Looking at 2015, there are some troubling short term trends in the comic stores.  Retailers are still pretty positive about the market overall, but problems at the Big Two comic publishers, Marvel and DC, are driving sales down.  At DC, the problems started with the company’s move to the west coast.  The two month Convergence event sold in strong, but had weak sell-through, and sales on DC’s post-Convergence titles have also been weak.  While DC has some bigger titles in the pipe, including Dark Knight 3, right now its editorial product is just not selling as well as hoped.

On the Marvel side, the core title of the company’s big 2015 event, Secret Wars, is late, and with tight editorial continuity, you live by the sword, you die by the sword.  In this case, delays on the core book means Marvel can’t put out the rest of the Secret Wars titles on time either, which has led to scores of delays over the past few months (see “Delays Hit ‘Secret Wars’”).  The last couple weeks of September, for example, had very light Marvel releases.  The delays are having two impacts on sales:  not only are books late, which pushes sales into later periods, but Marvel is also shedding readers for the Secret Wars titles other than the core title. There’s also concern about the planned rolling start for launches scheduled after the Secret Wars event:  the rolling start has been complicated by Secret Wars delays.

We also took a look at some 2015 graphic novel trends, for which we broke down a large sample of graphic novel sales for the first eight months of the year in both comic stores and bookstores into four categories—manga, author, superhero, and kids.

Sales on kids graphic novel titles were up 35% in the first eight months of 2015, with a big part of the increase due to one word:  Raina.  There are a lot of other good things happening in the kids graphic novel space, from a wide variety of publisheers (IDW, Dark Horse, Papercutz, Viz, BOOM, Abrams, to name a few) but Raina Telgemeier has become a cross-over superstar in ways that we see only rarely in the graphic novel business.  Her popularity, albeit with a different audience, is comparable to creators like Neil Gaiman and Marjane Satrapi.

Manga sales are up 13% in 2015, author (creator-owned) titles were up 6%, and superhero titles were up 4%, with a 9% over-all growth rate in graphic novel sales in the first eight months of 2015.
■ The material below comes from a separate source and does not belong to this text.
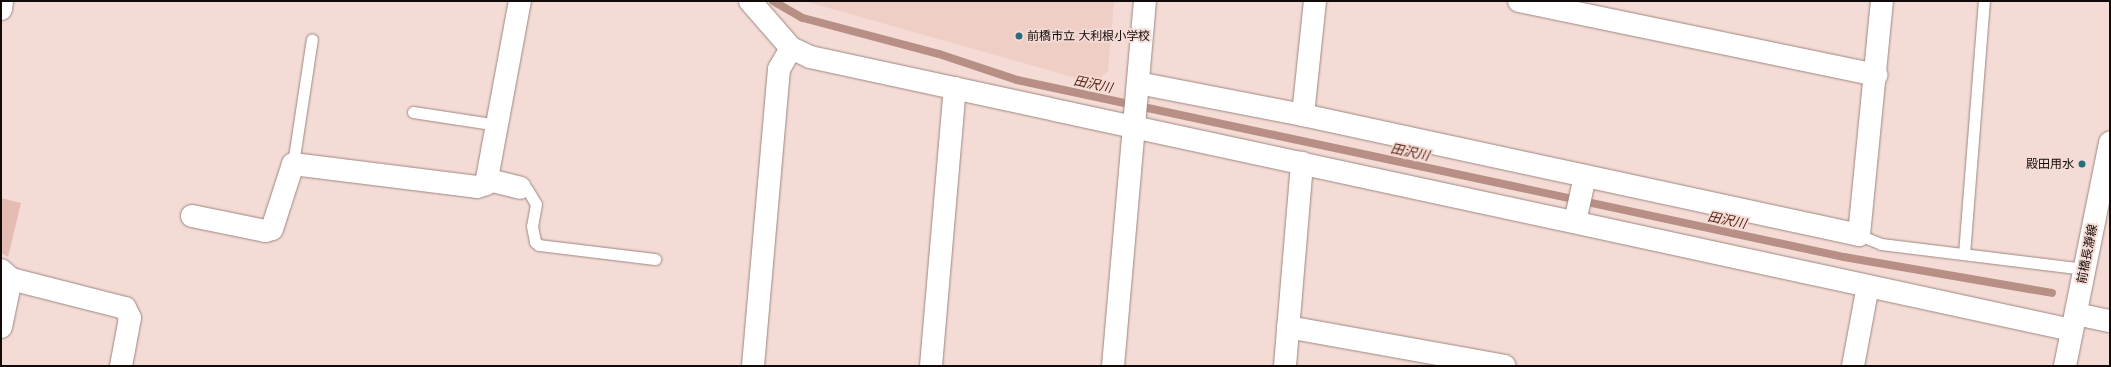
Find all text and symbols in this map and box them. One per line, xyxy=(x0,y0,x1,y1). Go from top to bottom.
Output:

There are some headwinds for the digital comics market, which went from hypergrowth in the first part of the decade to slower growth last year.  And now it’s slowing more this year—our reports range from slight growth to declines.  There are a number of factors driving this change, including the recent softness in new comic sales, the overall trend of ebook growth slowing, reduced catalogue sales as new digital consumers complete the building of their digital backlist libraries, and slower device growth.

We’re still bullish on the opportunities for digital, especially for broadening the readership of comics, and there are some positive trends in that regard.  ComiXology announced at the ICv2 event that 30% of its new customers are women, compared to 20% just two years ago.  We also see broader and broader content available digitally, with more manga, more bandes dessinees, and more author titles hitting the market every month.  There’s also an opportunity, still mostly nascent, for kids comics in digital formats.
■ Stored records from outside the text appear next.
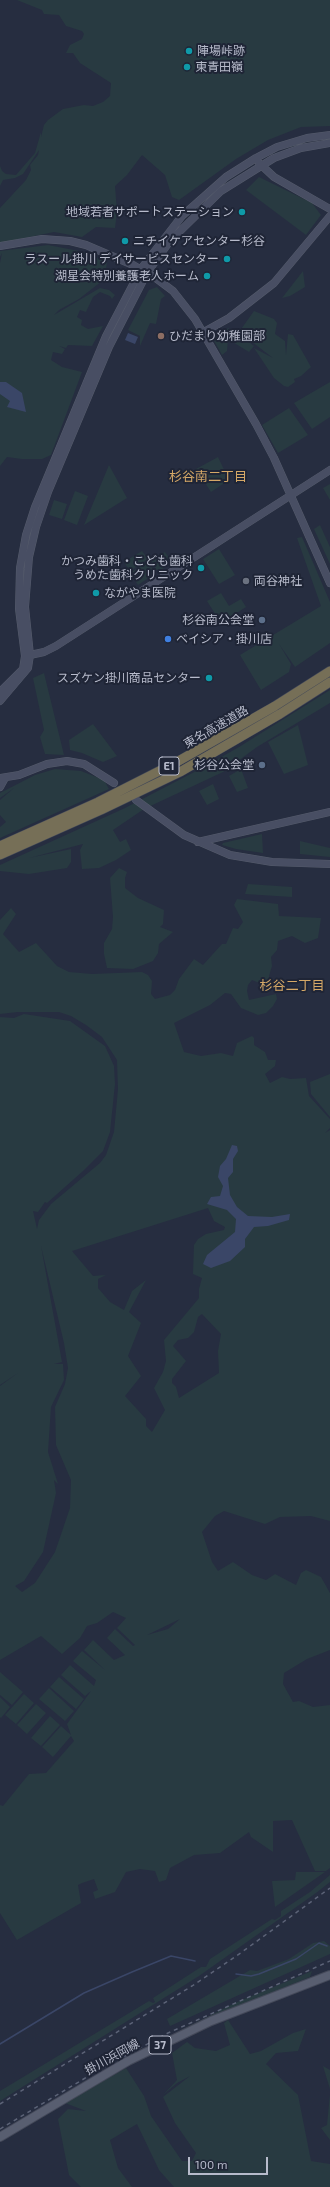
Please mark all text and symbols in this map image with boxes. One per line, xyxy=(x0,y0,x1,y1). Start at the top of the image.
place label: 陣場峠跡 xyxy=(197,44,245,58)
marker: 陣場峠跡 xyxy=(184,46,194,56)
place label: 東青田嶺 xyxy=(195,60,243,74)
marker: 東青田嶺 xyxy=(182,62,192,72)
place label: 地域若者サポートステーション xyxy=(66,205,234,219)
marker: 地域若者サポートステーション xyxy=(237,207,247,217)
place label: ニチイケアセンター杉谷 xyxy=(133,234,265,248)
marker: ニチイケアセンター杉谷 xyxy=(120,236,130,246)
place label: ラスール掛川 デイサービスセンター xyxy=(24,252,219,266)
marker: ラスール掛川 デイサービスセンター xyxy=(222,254,232,264)
place label: 湖星会特別養護老人ホーム xyxy=(55,269,199,283)
marker: 湖星会特別養護老人ホーム xyxy=(202,271,212,281)
place label: ひだまり幼稚園部 xyxy=(169,329,265,343)
marker: ひだまり幼稚園部 xyxy=(156,331,166,341)
district label: 杉谷南二丁目 xyxy=(169,469,247,485)
place label: かつみ歯科・こども歯科 うめた歯科クリニック xyxy=(61,554,193,582)
marker: かつみ歯科・こども歯科 うめた歯科クリニック xyxy=(196,563,206,573)
place label: 両谷神社 xyxy=(254,574,302,588)
marker: 両谷神社 xyxy=(241,576,251,586)
place label: ながやま医院 xyxy=(104,586,176,600)
marker: ながやま医院 xyxy=(91,588,101,598)
place label: 杉谷南公会堂 xyxy=(182,613,254,627)
marker: 杉谷南公会堂 xyxy=(257,615,267,625)
place label: ベイシア・掛川店 xyxy=(176,632,272,646)
marker: ベイシア・掛川店 xyxy=(163,634,173,644)
place label: スズケン掛川商品センター xyxy=(57,671,201,685)
marker: スズケン掛川商品センター xyxy=(204,673,214,683)
street label: 東名高速道路 xyxy=(181,703,251,751)
road number: E1 xyxy=(159,757,179,775)
place label: 杉谷公会堂 xyxy=(194,758,254,772)
marker: 杉谷公会堂 xyxy=(257,760,267,770)
district label: 杉谷二丁目 xyxy=(260,978,324,994)
street label: 掛川浜岡線 xyxy=(82,2036,142,2078)
road number: 37 xyxy=(149,2036,171,2054)
scale bar xyxy=(190,2149,270,2175)
text: 100 m xyxy=(195,2157,227,2171)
Despite the problems in one sector of the market, we’re still positive overall.  Star Wars is going to be a huge phenomenon and Marvel appears to be ready with numerous collections.  DC is launching its new Dark Knight series in two formats, which gives the opportunity to reach different kinds of customers.  There’s still a strong graphic novel environment, with growth across channels and product categories.  And the fact that the kids market is growing rapidly, especially for girls, gives a strong runway for future growth.